(Working data Opens)
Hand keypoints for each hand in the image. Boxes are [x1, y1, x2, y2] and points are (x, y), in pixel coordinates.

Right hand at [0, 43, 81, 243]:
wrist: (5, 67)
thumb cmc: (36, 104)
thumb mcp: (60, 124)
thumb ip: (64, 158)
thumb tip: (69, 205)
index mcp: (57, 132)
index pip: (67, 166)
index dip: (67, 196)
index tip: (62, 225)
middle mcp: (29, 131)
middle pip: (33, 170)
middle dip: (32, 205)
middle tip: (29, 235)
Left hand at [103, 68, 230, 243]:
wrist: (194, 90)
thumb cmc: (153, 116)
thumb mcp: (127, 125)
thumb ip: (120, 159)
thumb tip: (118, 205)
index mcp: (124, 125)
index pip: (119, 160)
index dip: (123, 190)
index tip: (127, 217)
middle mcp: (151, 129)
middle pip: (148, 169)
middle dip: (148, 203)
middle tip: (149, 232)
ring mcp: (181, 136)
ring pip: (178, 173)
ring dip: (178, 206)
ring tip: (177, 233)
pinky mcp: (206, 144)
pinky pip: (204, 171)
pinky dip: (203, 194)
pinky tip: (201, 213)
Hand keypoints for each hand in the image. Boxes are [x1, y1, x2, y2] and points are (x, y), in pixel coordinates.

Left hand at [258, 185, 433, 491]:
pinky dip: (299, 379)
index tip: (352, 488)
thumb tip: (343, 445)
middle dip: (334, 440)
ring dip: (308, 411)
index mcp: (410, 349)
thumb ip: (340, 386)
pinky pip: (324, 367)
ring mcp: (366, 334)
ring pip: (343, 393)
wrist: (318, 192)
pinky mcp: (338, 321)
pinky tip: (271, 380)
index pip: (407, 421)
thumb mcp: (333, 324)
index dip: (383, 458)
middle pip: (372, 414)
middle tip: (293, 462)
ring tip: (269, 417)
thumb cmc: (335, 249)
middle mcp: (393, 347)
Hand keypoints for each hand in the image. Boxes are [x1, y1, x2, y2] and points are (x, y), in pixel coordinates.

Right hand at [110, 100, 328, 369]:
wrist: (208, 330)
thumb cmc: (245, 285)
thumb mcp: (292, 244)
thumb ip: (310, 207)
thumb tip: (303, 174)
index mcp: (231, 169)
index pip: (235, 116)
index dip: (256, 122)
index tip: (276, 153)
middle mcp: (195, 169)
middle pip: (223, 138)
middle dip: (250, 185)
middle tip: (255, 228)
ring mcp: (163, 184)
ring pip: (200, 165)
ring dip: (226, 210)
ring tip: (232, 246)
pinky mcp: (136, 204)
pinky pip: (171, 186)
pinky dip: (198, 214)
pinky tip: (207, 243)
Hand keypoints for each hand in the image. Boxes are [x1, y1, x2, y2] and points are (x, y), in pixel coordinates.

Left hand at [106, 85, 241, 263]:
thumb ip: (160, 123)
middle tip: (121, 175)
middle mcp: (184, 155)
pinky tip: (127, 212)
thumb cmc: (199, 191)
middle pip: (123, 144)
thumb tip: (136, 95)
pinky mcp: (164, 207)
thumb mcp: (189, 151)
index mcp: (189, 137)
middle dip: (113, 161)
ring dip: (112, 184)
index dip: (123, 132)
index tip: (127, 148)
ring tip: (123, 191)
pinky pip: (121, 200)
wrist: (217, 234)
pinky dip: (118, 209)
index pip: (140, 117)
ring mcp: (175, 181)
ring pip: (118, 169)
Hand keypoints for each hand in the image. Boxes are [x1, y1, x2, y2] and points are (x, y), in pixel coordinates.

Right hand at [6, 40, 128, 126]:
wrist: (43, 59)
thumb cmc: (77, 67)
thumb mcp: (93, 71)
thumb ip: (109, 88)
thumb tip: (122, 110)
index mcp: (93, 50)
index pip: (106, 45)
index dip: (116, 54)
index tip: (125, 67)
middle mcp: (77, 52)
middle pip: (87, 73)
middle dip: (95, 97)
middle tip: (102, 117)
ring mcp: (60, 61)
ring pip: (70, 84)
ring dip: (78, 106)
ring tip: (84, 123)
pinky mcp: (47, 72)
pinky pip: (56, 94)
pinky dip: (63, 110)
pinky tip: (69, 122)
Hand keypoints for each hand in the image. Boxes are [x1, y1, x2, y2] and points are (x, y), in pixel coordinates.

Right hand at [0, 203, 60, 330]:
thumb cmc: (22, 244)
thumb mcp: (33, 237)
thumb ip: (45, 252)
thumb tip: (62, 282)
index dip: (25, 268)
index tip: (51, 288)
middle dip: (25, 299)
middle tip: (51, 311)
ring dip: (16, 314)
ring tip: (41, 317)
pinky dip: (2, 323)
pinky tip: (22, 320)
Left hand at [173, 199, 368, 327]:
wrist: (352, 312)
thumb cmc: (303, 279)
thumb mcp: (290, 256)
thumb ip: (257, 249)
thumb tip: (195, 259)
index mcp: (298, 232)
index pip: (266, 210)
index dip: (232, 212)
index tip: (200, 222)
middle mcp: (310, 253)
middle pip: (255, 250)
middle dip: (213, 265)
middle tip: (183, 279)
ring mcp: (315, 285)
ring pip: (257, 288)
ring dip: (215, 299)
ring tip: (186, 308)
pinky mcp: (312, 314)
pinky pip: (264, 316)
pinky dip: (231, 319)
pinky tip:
(Working data Closes)
* What you are asked to do:
Pull out all lines of the data with the string "Left".

* Result for this exercise:
Left hand at [103, 68, 230, 243]:
Left hand at [258, 185, 433, 491]:
Left hand at [106, 85, 241, 263]:
Left hand at [173, 199, 368, 327]:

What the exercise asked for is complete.